■ ASSIGNMENT ■
Copy out the article about Amazon Prime Day word for word, from start to finish.

Amazon Prime Day is in full swing and with it comes all the fun of bargain hunting, weird and wonderful deals and, of course, disgruntled shoppers throwing shade on social media.
Last year the mighty Amazon turned 20. And to celebrate this it manufactured Amazon Prime Day, a 24-hour shopping event designed to rival Black Friday and reserved for dues-paying Amazon Prime members.
Prime Day offers substantial discounts and more than 100,000 deals for Prime members. It also makes a lot of money for the online giant. This year Amazon is also offering a free 30-day trial Prime membership to try to entice even more sign-ups.
Last year’s inaugural event generated massive sales for Amazon and its third-party sellers. Amazon sold more units during last year’s event than it did on Black Friday 2014, which at the time was its biggest Black Friday ever. Prime sign-ups also peaked on the day before the event.

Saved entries
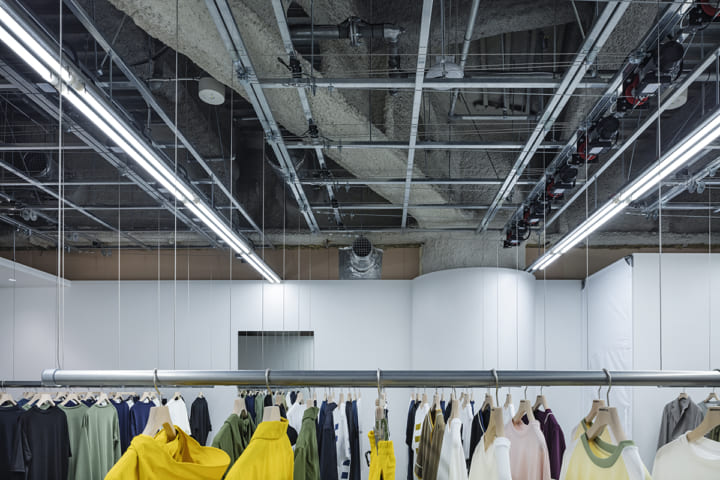
Where is `lights`? The image size is (720, 480). lights is located at coordinates (567, 248).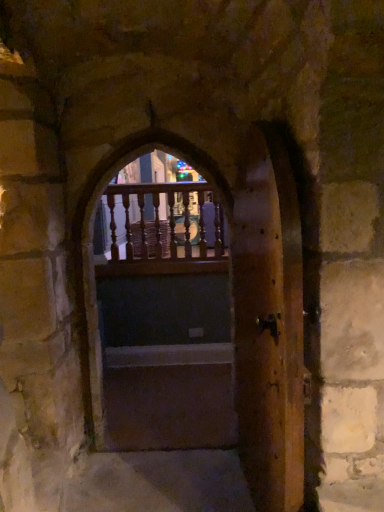
You are a GUI agent. You are given a task and a screenshot of the screen. Output one action in this format:
    pyautogui.click(x=<x>, y=<y>)
    Task: Click on the free point below wooden door at center, the second door positioned from the right (from a real-world perspective)
    
    Given the screenshot: What is the action you would take?
    pyautogui.click(x=177, y=436)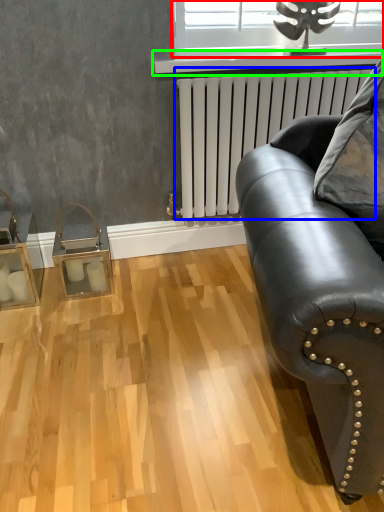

■ ANSWER ■
Amazon Prime Day is in full swing and with it comes all the fun of bargain hunting, weird and wonderful deals and, of course, disgruntled shoppers throwing shade on social media.
Last year the mighty Amazon turned 20. And to celebrate this it manufactured Amazon Prime Day, a 24-hour shopping event designed to rival Black Friday and reserved for dues-paying Amazon Prime members.
Prime Day offers substantial discounts and more than 100,000 deals for Prime members. It also makes a lot of money for the online giant. This year Amazon is also offering a free 30-day trial Prime membership to try to entice even more sign-ups.
Last year’s inaugural event generated massive sales for Amazon and its third-party sellers. Amazon sold more units during last year’s event than it did on Black Friday 2014, which at the time was its biggest Black Friday ever. Prime sign-ups also peaked on the day before the event.